= Compito scritto =
Estrai parola per parola dal brano sulle emoji il tratto che comincia dalle parole "The meaning of" e termina dopo "legally binding effect.".

= Brano estratto =
....................

Il significato di un pollice, verso o all’insù, è incerto dai tempi dell’anfiteatro Flavio; e lo è altrettanto in quelli della comunicazione digitale, che di un pollice stilizzato può servirsi avvalendosi di una emoji: può pertanto accadere che ad un giudice sia chiesto di accertare se l’emoji 👍 valga accettazione di una proposta di contratto oppure no; e anche potrebbe chiedersi se quella contraria, del 👎, sia un suo rifiuto. Domande che non sembrano di poco momento, e che hanno consentito di segnalare a quali condizioni sia possibile attribuire a nuovi segni simbolici come una emoji, o più in generale ad una emoticon, un valore concludente.
The meaning of a thumbs-up or a thumbs-down gesture has been uncertain since the days of the Colosseum; and it is just as uncertain in those of the digital communication, which can make use of a stylized thumb by making use of an emoji: it may therefore happen that a judge is asked to ascertain whether the 👍 emoji is worth acceptance of a contract proposal or not; and also it might be asked whether the 👎 emoji is a refusal of it. Such questions hardly appear to be irrelevant, and they have enabled to point out under which conditions it is possible to attribute to new symbolic signs such as an emoji, or more generally to an emoticon, a legally binding effect.
Sommario:
1. Premessa - 2. Dall’emoticon all’emoji - 3. Giurisprudenza e interrogativi - 4. Idoneità semantica: luoghi e tempi - 5. Momento soggettivo - NOTE
Il significato di un pollice, verso o all’insù, è incerto dai tempi dell’anfiteatro Flavio [1]; e lo è altrettanto in quelli della comunicazione digitale, che di un pollice stilizzato può servirsi avvalendosi di una emoji: può pertanto accadere, e come pure segnalato [2] è accaduto, che ad un giudice sia chiesto di accertare se l’emoji 👍 valga accettazione di una proposta di contratto oppure no; e anche potrebbe chiedersi se quella contraria, del 👎, sia un suo rifiuto. Domande che non sembrano di poco momento, e che offrono il destro per tentare di segnalare a quali condizioni sia possibile attribuire a nuovi segni simbolici come una emoji, o più in generale ad una emoticon, un valore concludente. Di questo tentativo si darà conto a seguire.

....................

= Righe =
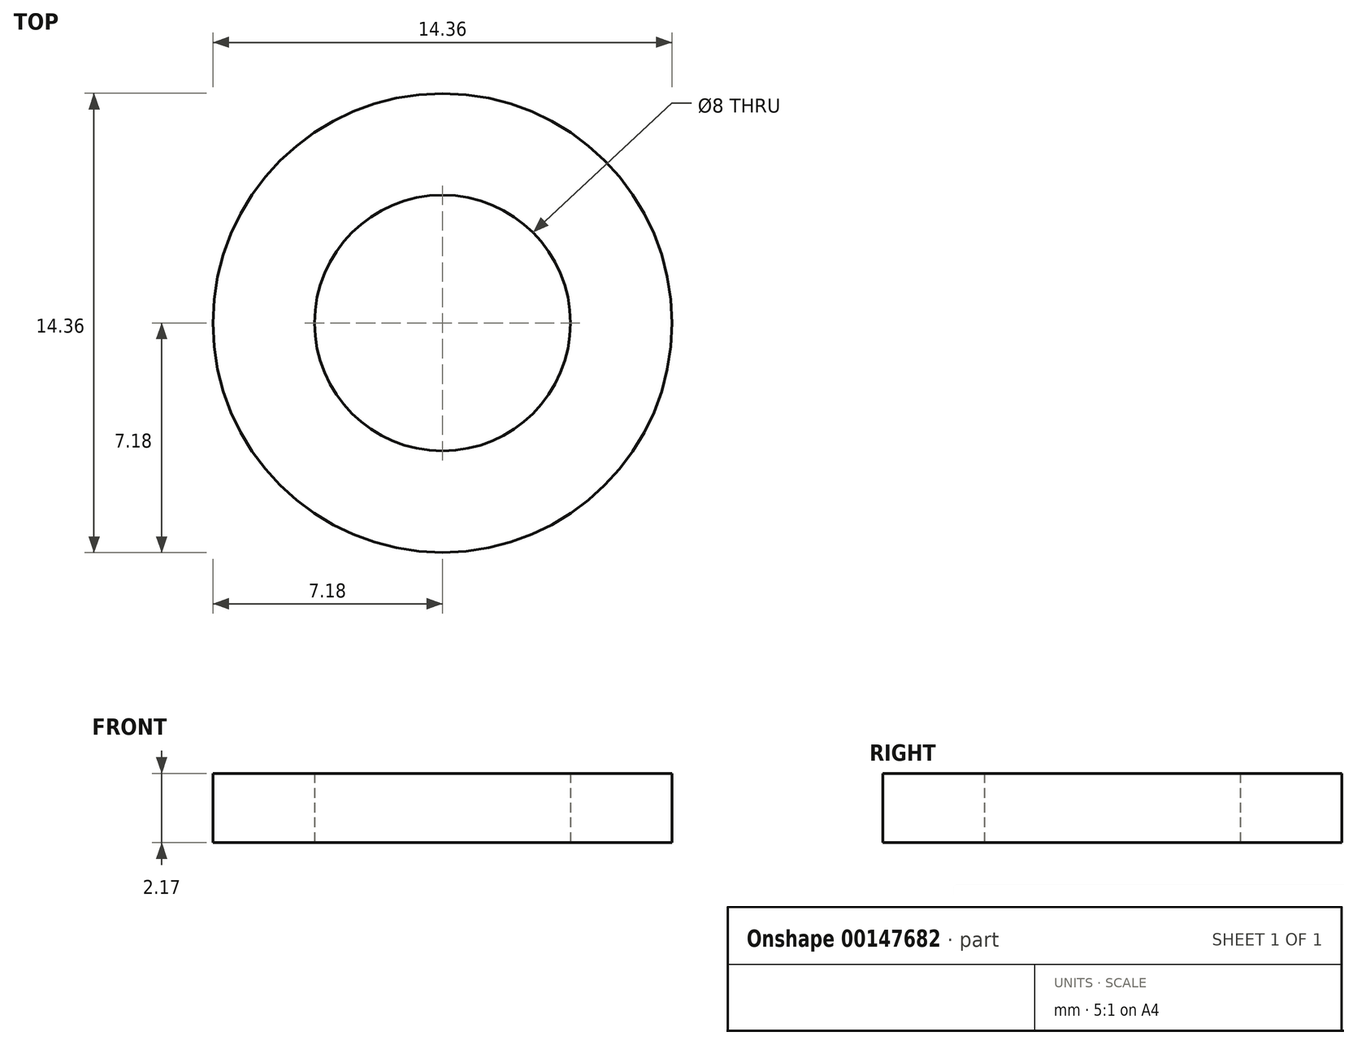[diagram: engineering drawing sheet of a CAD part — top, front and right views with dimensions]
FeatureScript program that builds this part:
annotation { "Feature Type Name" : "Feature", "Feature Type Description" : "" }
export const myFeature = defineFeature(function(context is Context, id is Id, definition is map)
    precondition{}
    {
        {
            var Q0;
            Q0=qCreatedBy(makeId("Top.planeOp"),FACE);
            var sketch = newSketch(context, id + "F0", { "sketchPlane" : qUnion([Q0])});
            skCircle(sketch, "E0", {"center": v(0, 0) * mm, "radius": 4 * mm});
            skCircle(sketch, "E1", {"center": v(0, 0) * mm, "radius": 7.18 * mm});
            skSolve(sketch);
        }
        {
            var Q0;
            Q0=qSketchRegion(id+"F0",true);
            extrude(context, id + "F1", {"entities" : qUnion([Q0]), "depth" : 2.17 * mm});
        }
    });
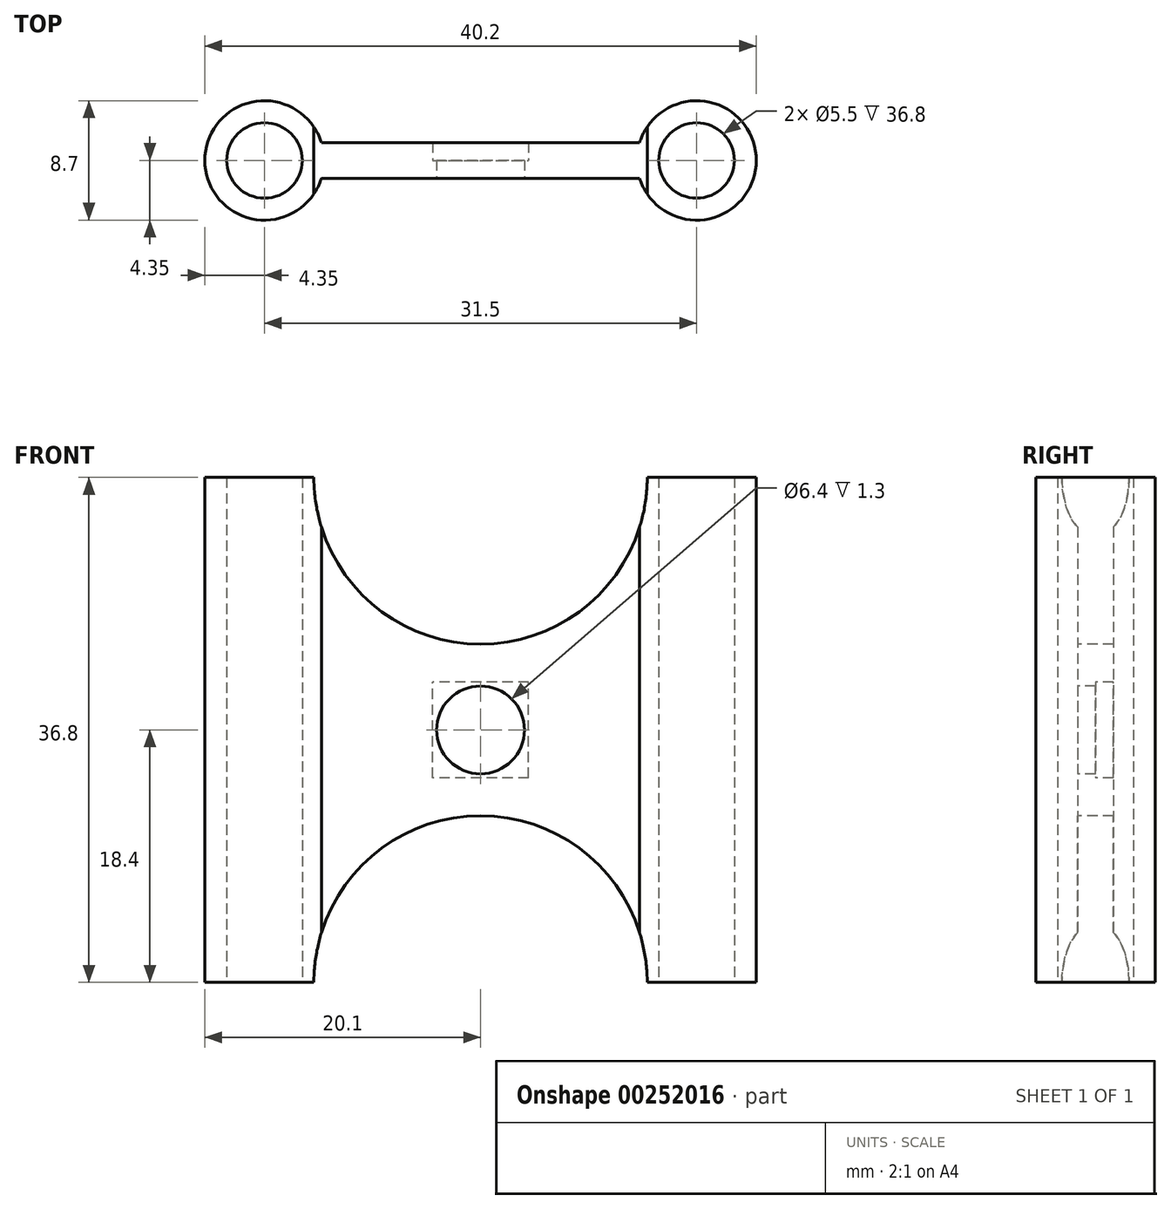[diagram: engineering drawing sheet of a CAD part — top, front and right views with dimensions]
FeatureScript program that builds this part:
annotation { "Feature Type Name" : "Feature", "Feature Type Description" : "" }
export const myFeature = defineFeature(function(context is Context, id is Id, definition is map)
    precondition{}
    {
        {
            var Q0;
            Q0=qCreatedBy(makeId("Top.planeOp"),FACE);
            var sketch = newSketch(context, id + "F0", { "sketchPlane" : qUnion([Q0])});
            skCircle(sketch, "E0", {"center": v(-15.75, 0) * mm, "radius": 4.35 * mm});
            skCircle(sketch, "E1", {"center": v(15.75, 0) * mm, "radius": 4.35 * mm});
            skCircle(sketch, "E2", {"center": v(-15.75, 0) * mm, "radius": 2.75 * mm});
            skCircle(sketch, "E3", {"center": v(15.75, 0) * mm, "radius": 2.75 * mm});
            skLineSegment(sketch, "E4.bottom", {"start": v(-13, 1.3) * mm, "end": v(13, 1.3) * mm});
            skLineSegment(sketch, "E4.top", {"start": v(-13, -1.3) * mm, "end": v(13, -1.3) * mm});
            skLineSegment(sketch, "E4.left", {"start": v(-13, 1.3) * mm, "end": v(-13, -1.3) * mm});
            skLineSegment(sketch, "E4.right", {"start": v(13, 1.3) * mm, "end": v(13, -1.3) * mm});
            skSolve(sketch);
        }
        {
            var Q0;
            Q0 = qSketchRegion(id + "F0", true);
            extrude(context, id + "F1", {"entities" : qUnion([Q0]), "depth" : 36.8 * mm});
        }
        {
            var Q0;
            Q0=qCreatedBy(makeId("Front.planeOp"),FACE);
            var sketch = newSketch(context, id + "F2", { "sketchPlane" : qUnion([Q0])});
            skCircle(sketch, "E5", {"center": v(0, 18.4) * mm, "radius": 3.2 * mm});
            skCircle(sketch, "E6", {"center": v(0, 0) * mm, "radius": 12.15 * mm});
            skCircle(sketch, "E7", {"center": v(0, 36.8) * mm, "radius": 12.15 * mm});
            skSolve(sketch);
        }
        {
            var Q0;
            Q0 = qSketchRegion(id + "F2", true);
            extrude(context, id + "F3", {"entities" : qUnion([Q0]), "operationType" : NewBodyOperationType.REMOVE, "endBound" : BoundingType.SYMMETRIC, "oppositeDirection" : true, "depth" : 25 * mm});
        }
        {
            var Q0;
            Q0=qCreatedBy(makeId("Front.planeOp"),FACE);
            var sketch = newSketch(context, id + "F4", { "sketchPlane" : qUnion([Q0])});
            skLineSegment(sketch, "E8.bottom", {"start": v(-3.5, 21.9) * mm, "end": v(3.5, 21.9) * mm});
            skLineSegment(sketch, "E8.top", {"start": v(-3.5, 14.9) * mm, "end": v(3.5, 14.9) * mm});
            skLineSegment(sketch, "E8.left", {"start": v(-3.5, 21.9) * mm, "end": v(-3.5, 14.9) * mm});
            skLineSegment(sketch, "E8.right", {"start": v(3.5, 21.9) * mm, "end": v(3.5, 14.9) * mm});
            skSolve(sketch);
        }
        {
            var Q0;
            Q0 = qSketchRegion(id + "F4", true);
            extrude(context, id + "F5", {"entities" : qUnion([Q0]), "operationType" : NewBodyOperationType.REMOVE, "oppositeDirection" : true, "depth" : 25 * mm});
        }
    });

....................

= Risultato qui sotto =
The meaning of a thumbs-up or a thumbs-down gesture has been uncertain since the days of the Colosseum; and it is just as uncertain in those of the digital communication, which can make use of a stylized thumb by making use of an emoji: it may therefore happen that a judge is asked to ascertain whether the 👍 emoji is worth acceptance of a contract proposal or not; and also it might be asked whether the 👎 emoji is a refusal of it. Such questions hardly appear to be irrelevant, and they have enabled to point out under which conditions it is possible to attribute to new symbolic signs such as an emoji, or more generally to an emoticon, a legally binding effect.